Work to complete |
In the entries that follow, find the line containing "X002850Y002326D01*"; from there, copy every line exactly through the line containing "X002118Y001728D01*".

Data excerpts

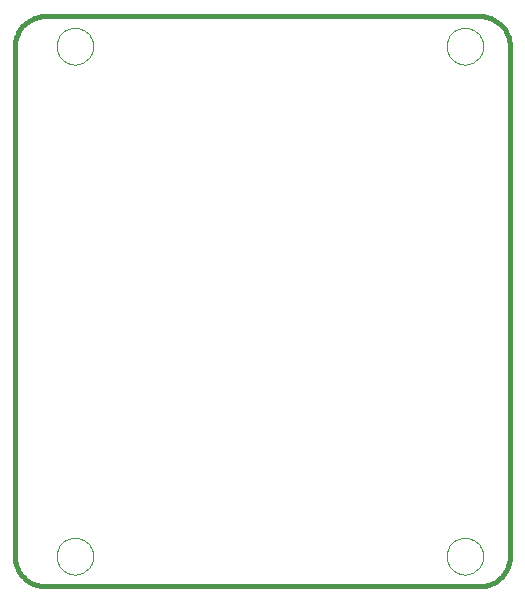
<source format=gtp>
G75*
G70*
%OFA0B0*%
%FSLAX24Y24*%
%IPPOS*%
%LPD*%
%AMOC8*
5,1,8,0,0,1.08239X$1,22.5*
%
%ADD10C,0.0000*%
%ADD11C,0.0160*%
D10*
X002118Y001728D02*
X002120Y001777D01*
X002126Y001826D01*
X002136Y001874D01*
X002149Y001921D01*
X002167Y001967D01*
X002188Y002011D01*
X002212Y002054D01*
X002240Y002094D01*
X002271Y002133D01*
X002305Y002168D01*
X002342Y002201D01*
X002381Y002230D01*
X002423Y002256D01*
X002466Y002279D01*
X002512Y002298D01*
X002558Y002314D01*
X002606Y002326D01*
X002654Y002334D01*
X002703Y002338D01*
X002753Y002338D01*
X002802Y002334D01*
X002850Y002326D01*
X002898Y002314D01*
X002944Y002298D01*
X002990Y002279D01*
X003033Y002256D01*
X003075Y002230D01*
X003114Y002201D01*
X003151Y002168D01*
X003185Y002133D01*
X003216Y002094D01*
X003244Y002054D01*
X003268Y002011D01*
X003289Y001967D01*
X003307Y001921D01*
X003320Y001874D01*
X003330Y001826D01*
X003336Y001777D01*
X003338Y001728D01*
X003336Y001679D01*
X003330Y001630D01*
X003320Y001582D01*
X003307Y001535D01*
X003289Y001489D01*
X003268Y001445D01*
X003244Y001402D01*
X003216Y001362D01*
X003185Y001323D01*
X003151Y001288D01*
X003114Y001255D01*
X003075Y001226D01*
X003033Y001200D01*
X002990Y001177D01*
X002944Y001158D01*
X002898Y001142D01*
X002850Y001130D01*
X002802Y001122D01*
X002753Y001118D01*
X002703Y001118D01*
X002654Y001122D01*
X002606Y001130D01*
X002558Y001142D01*
X002512Y001158D01*
X002466Y001177D01*
X002423Y001200D01*
X002381Y001226D01*
X002342Y001255D01*
X002305Y001288D01*
X002271Y001323D01*
X002240Y001362D01*
X002212Y001402D01*
X002188Y001445D01*
X002167Y001489D01*
X002149Y001535D01*
X002136Y001582D01*
X002126Y001630D01*
X002120Y001679D01*
X002118Y001728D01*
X015118Y001728D02*
X015120Y001777D01*
X015126Y001826D01*
X015136Y001874D01*
X015149Y001921D01*
X015167Y001967D01*
X015188Y002011D01*
X015212Y002054D01*
X015240Y002094D01*
X015271Y002133D01*
X015305Y002168D01*
X015342Y002201D01*
X015381Y002230D01*
X015423Y002256D01*
X015466Y002279D01*
X015512Y002298D01*
X015558Y002314D01*
X015606Y002326D01*
X015654Y002334D01*
X015703Y002338D01*
X015753Y002338D01*
X015802Y002334D01*
X015850Y002326D01*
X015898Y002314D01*
X015944Y002298D01*
X015990Y002279D01*
X016033Y002256D01*
X016075Y002230D01*
X016114Y002201D01*
X016151Y002168D01*
X016185Y002133D01*
X016216Y002094D01*
X016244Y002054D01*
X016268Y002011D01*
X016289Y001967D01*
X016307Y001921D01*
X016320Y001874D01*
X016330Y001826D01*
X016336Y001777D01*
X016338Y001728D01*
X016336Y001679D01*
X016330Y001630D01*
X016320Y001582D01*
X016307Y001535D01*
X016289Y001489D01*
X016268Y001445D01*
X016244Y001402D01*
X016216Y001362D01*
X016185Y001323D01*
X016151Y001288D01*
X016114Y001255D01*
X016075Y001226D01*
X016033Y001200D01*
X015990Y001177D01*
X015944Y001158D01*
X015898Y001142D01*
X015850Y001130D01*
X015802Y001122D01*
X015753Y001118D01*
X015703Y001118D01*
X015654Y001122D01*
X015606Y001130D01*
X015558Y001142D01*
X015512Y001158D01*
X015466Y001177D01*
X015423Y001200D01*
X015381Y001226D01*
X015342Y001255D01*
X015305Y001288D01*
X015271Y001323D01*
X015240Y001362D01*
X015212Y001402D01*
X015188Y001445D01*
X015167Y001489D01*
X015149Y001535D01*
X015136Y001582D01*
X015126Y001630D01*
X015120Y001679D01*
X015118Y001728D01*
X015118Y018728D02*
X015120Y018777D01*
X015126Y018826D01*
X015136Y018874D01*
X015149Y018921D01*
X015167Y018967D01*
X015188Y019011D01*
X015212Y019054D01*
X015240Y019094D01*
X015271Y019133D01*
X015305Y019168D01*
X015342Y019201D01*
X015381Y019230D01*
X015423Y019256D01*
X015466Y019279D01*
X015512Y019298D01*
X015558Y019314D01*
X015606Y019326D01*
X015654Y019334D01*
X015703Y019338D01*
X015753Y019338D01*
X015802Y019334D01*
X015850Y019326D01*
X015898Y019314D01*
X015944Y019298D01*
X015990Y019279D01*
X016033Y019256D01*
X016075Y019230D01*
X016114Y019201D01*
X016151Y019168D01*
X016185Y019133D01*
X016216Y019094D01*
X016244Y019054D01*
X016268Y019011D01*
X016289Y018967D01*
X016307Y018921D01*
X016320Y018874D01*
X016330Y018826D01*
X016336Y018777D01*
X016338Y018728D01*
X016336Y018679D01*
X016330Y018630D01*
X016320Y018582D01*
X016307Y018535D01*
X016289Y018489D01*
X016268Y018445D01*
X016244Y018402D01*
X016216Y018362D01*
X016185Y018323D01*
X016151Y018288D01*
X016114Y018255D01*
X016075Y018226D01*
X016033Y018200D01*
X015990Y018177D01*
X015944Y018158D01*
X015898Y018142D01*
X015850Y018130D01*
X015802Y018122D01*
X015753Y018118D01*
X015703Y018118D01*
X015654Y018122D01*
X015606Y018130D01*
X015558Y018142D01*
X015512Y018158D01*
X015466Y018177D01*
X015423Y018200D01*
X015381Y018226D01*
X015342Y018255D01*
X015305Y018288D01*
X015271Y018323D01*
X015240Y018362D01*
X015212Y018402D01*
X015188Y018445D01*
X015167Y018489D01*
X015149Y018535D01*
X015136Y018582D01*
X015126Y018630D01*
X015120Y018679D01*
X015118Y018728D01*
X002118Y018728D02*
X002120Y018777D01*
X002126Y018826D01*
X002136Y018874D01*
X002149Y018921D01*
X002167Y018967D01*
X002188Y019011D01*
X002212Y019054D01*
X002240Y019094D01*
X002271Y019133D01*
X002305Y019168D01*
X002342Y019201D01*
X002381Y019230D01*
X002423Y019256D01*
X002466Y019279D01*
X002512Y019298D01*
X002558Y019314D01*
X002606Y019326D01*
X002654Y019334D01*
X002703Y019338D01*
X002753Y019338D01*
X002802Y019334D01*
X002850Y019326D01*
X002898Y019314D01*
X002944Y019298D01*
X002990Y019279D01*
X003033Y019256D01*
X003075Y019230D01*
X003114Y019201D01*
X003151Y019168D01*
X003185Y019133D01*
X003216Y019094D01*
X003244Y019054D01*
X003268Y019011D01*
X003289Y018967D01*
X003307Y018921D01*
X003320Y018874D01*
X003330Y018826D01*
X003336Y018777D01*
X003338Y018728D01*
X003336Y018679D01*
X003330Y018630D01*
X003320Y018582D01*
X003307Y018535D01*
X003289Y018489D01*
X003268Y018445D01*
X003244Y018402D01*
X003216Y018362D01*
X003185Y018323D01*
X003151Y018288D01*
X003114Y018255D01*
X003075Y018226D01*
X003033Y018200D01*
X002990Y018177D01*
X002944Y018158D01*
X002898Y018142D01*
X002850Y018130D01*
X002802Y018122D01*
X002753Y018118D01*
X002703Y018118D01*
X002654Y018122D01*
X002606Y018130D01*
X002558Y018142D01*
X002512Y018158D01*
X002466Y018177D01*
X002423Y018200D01*
X002381Y018226D01*
X002342Y018255D01*
X002305Y018288D01*
X002271Y018323D01*
X002240Y018362D01*
X002212Y018402D01*
X002188Y018445D01*
X002167Y018489D01*
X002149Y018535D01*
X002136Y018582D01*
X002126Y018630D01*
X002120Y018679D01*
X002118Y018728D01*
D11*
X000728Y018728D02*
X000728Y001728D01*
X000730Y001668D01*
X000735Y001607D01*
X000744Y001548D01*
X000757Y001489D01*
X000773Y001431D01*
X000793Y001373D01*
X000816Y001318D01*
X000843Y001263D01*
X000872Y001211D01*
X000905Y001160D01*
X000941Y001111D01*
X000979Y001065D01*
X001021Y001021D01*
X001065Y000979D01*
X001111Y000941D01*
X001160Y000905D01*
X001211Y000872D01*
X001263Y000843D01*
X001318Y000816D01*
X001373Y000793D01*
X001431Y000773D01*
X001489Y000757D01*
X001548Y000744D01*
X001607Y000735D01*
X001668Y000730D01*
X001728Y000728D01*
X016228Y000728D01*
X016291Y000730D01*
X016353Y000736D01*
X016415Y000746D01*
X016477Y000759D01*
X016537Y000777D01*
X016596Y000798D01*
X016654Y000823D01*
X016710Y000852D01*
X016764Y000884D01*
X016816Y000919D01*
X016865Y000957D01*
X016913Y000999D01*
X016957Y001043D01*
X016999Y001091D01*
X017037Y001140D01*
X017072Y001192D01*
X017104Y001246D01*
X017133Y001302D01*
X017158Y001360D01*
X017179Y001419D01*
X017197Y001479D01*
X017210Y001541D01*
X017220Y001603D01*
X017226Y001665D01*
X017228Y001728D01*
X017228Y018728D01*
X017226Y018788D01*
X017221Y018849D01*
X017212Y018908D01*
X017199Y018967D01*
X017183Y019026D01*
X017163Y019083D01*
X017140Y019138D01*
X017113Y019193D01*
X017084Y019245D01*
X017051Y019296D01*
X017015Y019345D01*
X016977Y019391D01*
X016935Y019435D01*
X016891Y019477D01*
X016845Y019515D01*
X016796Y019551D01*
X016745Y019584D01*
X016693Y019613D01*
X016638Y019640D01*
X016583Y019663D01*
X016526Y019683D01*
X016467Y019699D01*
X016408Y019712D01*
X016349Y019721D01*
X016288Y019726D01*
X016228Y019728D01*
X001728Y019728D01*
X001668Y019726D01*
X001607Y019721D01*
X001548Y019712D01*
X001489Y019699D01*
X001431Y019683D01*
X001373Y019663D01*
X001318Y019640D01*
X001263Y019613D01*
X001211Y019584D01*
X001160Y019551D01*
X001111Y019515D01*
X001065Y019477D01*
X001021Y019435D01*
X000979Y019391D01*
X000941Y019345D01*
X000905Y019296D01*
X000872Y019245D01*
X000843Y019193D01*
X000816Y019138D01*
X000793Y019083D01*
X000773Y019025D01*
X000757Y018967D01*
X000744Y018908D01*
X000735Y018849D01*
X000730Y018788D01*
X000728Y018728D01*
M02*

</source>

Exercise solution |
X002850Y002326D01*
X002898Y002314D01*
X002944Y002298D01*
X002990Y002279D01*
X003033Y002256D01*
X003075Y002230D01*
X003114Y002201D01*
X003151Y002168D01*
X003185Y002133D01*
X003216Y002094D01*
X003244Y002054D01*
X003268Y002011D01*
X003289Y001967D01*
X003307Y001921D01*
X003320Y001874D01*
X003330Y001826D01*
X003336Y001777D01*
X003338Y001728D01*
X003336Y001679D01*
X003330Y001630D01*
X003320Y001582D01*
X003307Y001535D01*
X003289Y001489D01*
X003268Y001445D01*
X003244Y001402D01*
X003216Y001362D01*
X003185Y001323D01*
X003151Y001288D01*
X003114Y001255D01*
X003075Y001226D01*
X003033Y001200D01*
X002990Y001177D01*
X002944Y001158D01*
X002898Y001142D01*
X002850Y001130D01*
X002802Y001122D01*
X002753Y001118D01*
X002703Y001118D01*
X002654Y001122D01*
X002606Y001130D01*
X002558Y001142D01*
X002512Y001158D01*
X002466Y001177D01*
X002423Y001200D01*
X002381Y001226D01*
X002342Y001255D01*
X002305Y001288D01*
X002271Y001323D01*
X002240Y001362D01*
X002212Y001402D01*
X002188Y001445D01*
X002167Y001489D01*
X002149Y001535D01*
X002136Y001582D01*
X002126Y001630D01*
X002120Y001679D01*
X002118Y001728D01*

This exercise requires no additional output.